— Solicitudes —
a. Según el texto sobre la «Pacem in terris», ¿en qué fecha se constituyó la Organización de las Naciones Unidas?
b. Prosiga el texto sobre la «Pacem in terris» a partir de su última oración.

— Texto proporcionado —
_____
Surgiendo prácticamente en todas las partes del mundo, estos movimientos
contribuyeron al derrocamiento de formas de gobierno dictatoriales y
ayudaron a cambiarlas con otras formas más democráticas y
participativas. En la práctica, demostraron que la paz y el progreso
pueden alcanzarse sólo a través del respeto de la ley moral universal,
inscrita en el corazón del hombre (cf. Juan Pablo II, Discurso a la
Asamblea de las Naciones Unidas, 5 octubre 1995, 3).
El bien común universal
5. En otro punto el magisterio de la «Pacem in terris» se mostró
profético, anticipándose a la fase sucesiva de la evolución de las
políticas mundiales. Ante un mundo que se hacía cada vez más
interdependiente y global, el Papa Juan XXIII sugirió que el concepto de
bien común debía formularse con una perspectiva mundial. Para ser
correcto, debía referirse al concepto de «bien común universal» («Pacem
in terris», IV: l.c., 292). Una de las consecuencias de esta evolución
era la exigencia evidente de que hubiera una autoridad pública a nivel
internacional, que pudiese disponer de capacidad efectiva para promover
este bien común universal. Esta autoridad, añadía enseguida el Papa, no
debería instituirse mediante la coacción, sino sólo a través del
consenso de las naciones. Debería tratarse de un organismo que tuviese
como «objetivo fundamental el reconocimiento, el respeto, la tutela y la
promoción de los derechos de la persona» (ibíd., IV: l.c., 294).
Por esto no sorprende que Juan XXIII mirara con gran esperanza hacia la
Organización de las Naciones Unidas, constituida el 26 de junio de 1945.
En ella veía un instrumento válido para mantener y reforzar la paz en el
mundo. Justamente por esto expresó un particular aprecio por la
«Declaración Universal de los Derechos del Hombre» de 1948,
considerándola «un primer paso introductorio para el establecimiento de
una constitución jurídica y política de todos los pueblos del mundo» (ibíd.,
IV: l.c., 295). En efecto, en dicha «Declaración» se habían fijado los
fundamentos morales sobre los que se habría podido basar la edificación
de un mundo caracterizado por el orden en vez del desorden, por el
diálogo en vez de la fuerza. Con esta perspectiva, el Papa dejaba
entender que la defensa de los derechos humanos por parte de la
Organización de las Naciones Unidas era el presupuesto indispensable
para el desarrollo de la capacidad de la Organización misma para
promover y defender la seguridad internacional.
_____
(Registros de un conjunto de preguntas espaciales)
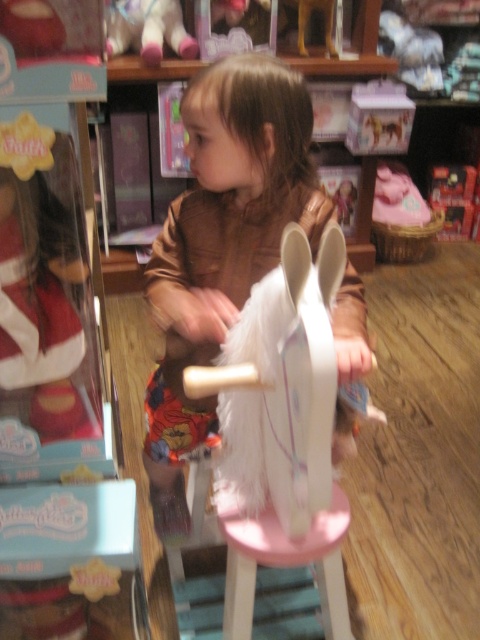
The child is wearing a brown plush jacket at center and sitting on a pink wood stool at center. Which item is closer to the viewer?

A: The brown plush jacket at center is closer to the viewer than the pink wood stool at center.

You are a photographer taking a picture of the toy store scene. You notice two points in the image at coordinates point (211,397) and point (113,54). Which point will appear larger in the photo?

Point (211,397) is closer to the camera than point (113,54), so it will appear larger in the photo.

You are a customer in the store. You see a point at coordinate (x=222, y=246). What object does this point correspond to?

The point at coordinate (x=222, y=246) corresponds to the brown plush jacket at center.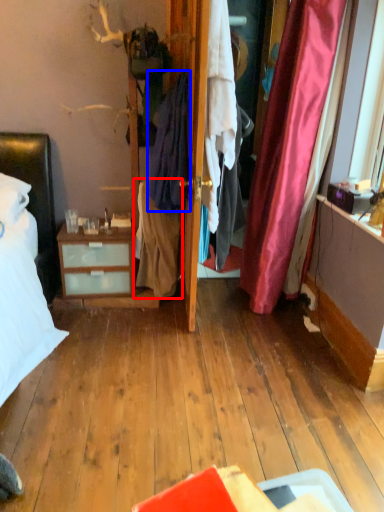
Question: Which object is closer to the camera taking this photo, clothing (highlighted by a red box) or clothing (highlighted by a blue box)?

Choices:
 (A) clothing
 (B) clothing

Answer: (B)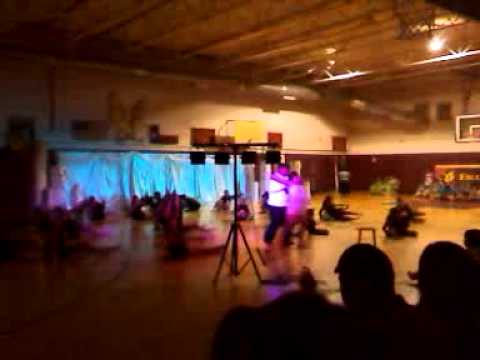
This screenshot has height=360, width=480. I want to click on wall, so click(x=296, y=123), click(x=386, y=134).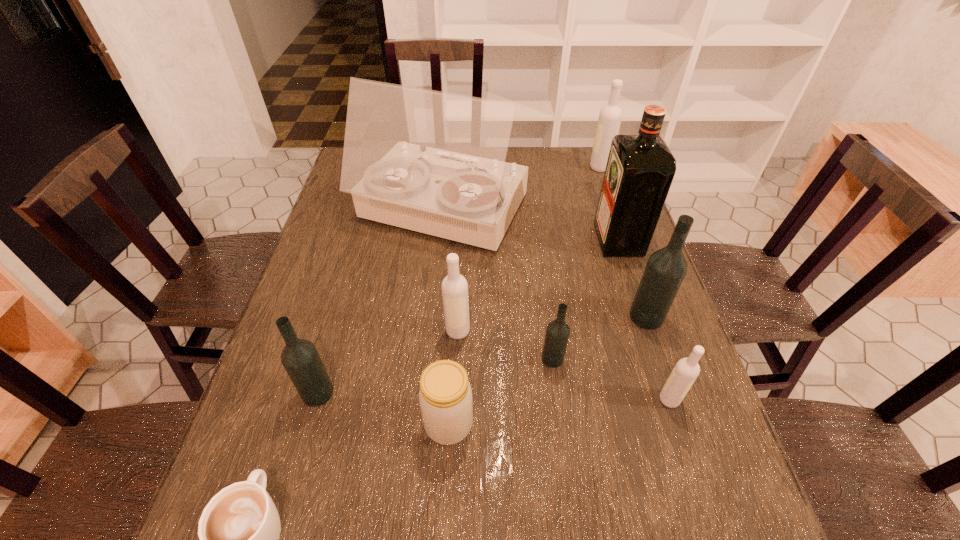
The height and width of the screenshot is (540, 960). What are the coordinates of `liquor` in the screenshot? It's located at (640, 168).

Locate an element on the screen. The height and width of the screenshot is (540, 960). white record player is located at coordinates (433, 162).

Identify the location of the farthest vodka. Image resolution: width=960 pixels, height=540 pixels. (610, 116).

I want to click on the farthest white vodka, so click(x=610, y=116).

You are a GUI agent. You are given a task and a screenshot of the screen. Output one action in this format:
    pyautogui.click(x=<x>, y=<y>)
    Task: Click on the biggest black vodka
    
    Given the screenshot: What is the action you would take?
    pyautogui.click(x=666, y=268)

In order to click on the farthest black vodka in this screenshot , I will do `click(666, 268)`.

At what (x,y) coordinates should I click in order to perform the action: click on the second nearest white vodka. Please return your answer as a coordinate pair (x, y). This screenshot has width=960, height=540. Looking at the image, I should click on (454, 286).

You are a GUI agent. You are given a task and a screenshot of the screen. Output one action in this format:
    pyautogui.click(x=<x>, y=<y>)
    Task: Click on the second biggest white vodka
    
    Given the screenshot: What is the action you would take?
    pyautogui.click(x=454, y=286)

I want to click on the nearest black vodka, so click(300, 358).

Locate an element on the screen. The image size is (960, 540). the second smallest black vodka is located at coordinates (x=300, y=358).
_____
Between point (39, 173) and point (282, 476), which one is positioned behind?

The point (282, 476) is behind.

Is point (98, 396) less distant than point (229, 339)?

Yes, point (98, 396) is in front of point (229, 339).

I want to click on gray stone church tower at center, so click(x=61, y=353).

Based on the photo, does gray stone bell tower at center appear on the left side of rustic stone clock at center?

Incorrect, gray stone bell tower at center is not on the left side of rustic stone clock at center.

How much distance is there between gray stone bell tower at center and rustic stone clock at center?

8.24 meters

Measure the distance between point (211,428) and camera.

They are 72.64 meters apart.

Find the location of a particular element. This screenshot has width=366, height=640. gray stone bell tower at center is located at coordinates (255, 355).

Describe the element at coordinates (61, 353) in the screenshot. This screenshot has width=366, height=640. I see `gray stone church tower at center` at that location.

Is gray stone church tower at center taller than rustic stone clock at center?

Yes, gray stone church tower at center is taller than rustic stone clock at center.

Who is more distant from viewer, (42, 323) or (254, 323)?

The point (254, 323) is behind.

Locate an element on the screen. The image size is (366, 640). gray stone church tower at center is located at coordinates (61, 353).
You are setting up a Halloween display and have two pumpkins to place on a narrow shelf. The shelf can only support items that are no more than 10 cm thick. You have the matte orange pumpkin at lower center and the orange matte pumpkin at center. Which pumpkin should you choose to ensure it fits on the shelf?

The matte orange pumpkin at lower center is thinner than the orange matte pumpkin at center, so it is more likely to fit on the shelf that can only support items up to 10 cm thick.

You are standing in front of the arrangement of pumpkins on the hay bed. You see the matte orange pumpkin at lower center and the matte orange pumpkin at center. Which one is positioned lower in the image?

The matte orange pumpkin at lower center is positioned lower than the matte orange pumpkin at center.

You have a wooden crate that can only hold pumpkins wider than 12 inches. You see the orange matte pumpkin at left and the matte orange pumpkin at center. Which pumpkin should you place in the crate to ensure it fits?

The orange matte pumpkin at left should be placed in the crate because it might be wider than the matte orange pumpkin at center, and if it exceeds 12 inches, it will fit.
_____
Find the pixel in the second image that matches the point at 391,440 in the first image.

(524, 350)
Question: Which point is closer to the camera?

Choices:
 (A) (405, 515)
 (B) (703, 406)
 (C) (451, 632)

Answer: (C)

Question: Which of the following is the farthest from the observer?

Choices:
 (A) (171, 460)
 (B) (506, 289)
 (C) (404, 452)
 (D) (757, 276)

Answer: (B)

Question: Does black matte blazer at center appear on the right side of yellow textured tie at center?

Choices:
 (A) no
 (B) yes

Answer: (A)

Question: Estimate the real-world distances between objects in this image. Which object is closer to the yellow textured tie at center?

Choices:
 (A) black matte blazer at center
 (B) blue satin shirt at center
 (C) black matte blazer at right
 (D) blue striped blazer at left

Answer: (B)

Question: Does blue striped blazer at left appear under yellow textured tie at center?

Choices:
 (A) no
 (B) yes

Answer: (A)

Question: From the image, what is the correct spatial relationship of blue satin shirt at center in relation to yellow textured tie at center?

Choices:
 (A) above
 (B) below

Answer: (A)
_____
— Respuestas —
a. El 26 de junio de 1945.

b.
La visión precursora del Papa, es decir, la propuesta de una autoridad
pública internacional al servicio de los derechos humanos, de la
libertad y de la paz, no sólo no se ha logrado aún completamente, sino
que se debe constatar, por desgracia, la frecuente indecisión de la
comunidad internacional sobre el deber de respetar y aplicar los
derechos humanos. Este deber atañe a todos los derechos fundamentales y
no permite decisiones arbitrarias que acabarían en formas de
discriminación e injusticia. Al mismo tiempo, somos testigos del
incremento de una preocupante divergencia entre una serie de nuevos
«derechos» promovidos en las sociedades tecnológicamente avanzadas y
derechos humanos elementales que todavía no son respetados en
situaciones de subdesarrollo: pienso, por ejemplo, en el derecho a la
alimentación, al agua potable, a la vivienda, a la autodeterminación y a
la independencia. La paz exige que esta divergencia se reduzca
urgentemente y que finalmente se supere.
Debe hacerse todavía una observación: la comunidad internacional, que
desde 1948 posee una carta de los derechos de la persona humana, ha
dejado además de insistir adecuadamente sobre los deberes que se derivan
de la misma. En realidad, es el deber el que establece el ámbito dentro
del cual los derechos tienen que regularse para no transformarse en el
ejercicio de una arbitrariedad. Una mayor conciencia de los deberes
humanos universales reportaría un gran beneficio para la causa de la
paz, porque le daría la base moral del reconocimiento compartido de un
orden de las cosas que no depende de la voluntad de un individuo o de un
grupo.
Un nuevo orden moral internacional
6. Es asimismo verdad que, a pesar de muchas dificultades y retrasos, en
los cuarenta años transcurridos ha habido un notable progreso hacia la
realización de la noble visión del Papa Juan XXIII. El hecho de que los
Estados casi en todas las partes del mundo se sientan obligados a
respetar la idea de los derechos humanos muestra cómo son eficaces los
instrumentos de la convicción moral y de la entereza espiritual. Estas
fuerzas fueron decisivas en aquella movilización de las conciencias que
originó la revolución no violenta de 1989, acontecimiento que determinó
la caída del comunismo europeo. Y aunque se den concepciones erróneas de
libertad, entendida como desenfreno, que siguen amenazando la democracia
y las sociedades libres, es sin duda significativo que, en los cuarenta
años transcurridos desde la «Pacem in terris», muchas poblaciones del
mundo hayan llegado a ser más libres, se hayan consolidado estructuras
de diálogo y cooperación entre las naciones y la amenaza de una guerra
global nuclear, como la que se vislumbró drásticamente en tiempos del
Papa Juan XXIII, haya sido controlada eficazmente.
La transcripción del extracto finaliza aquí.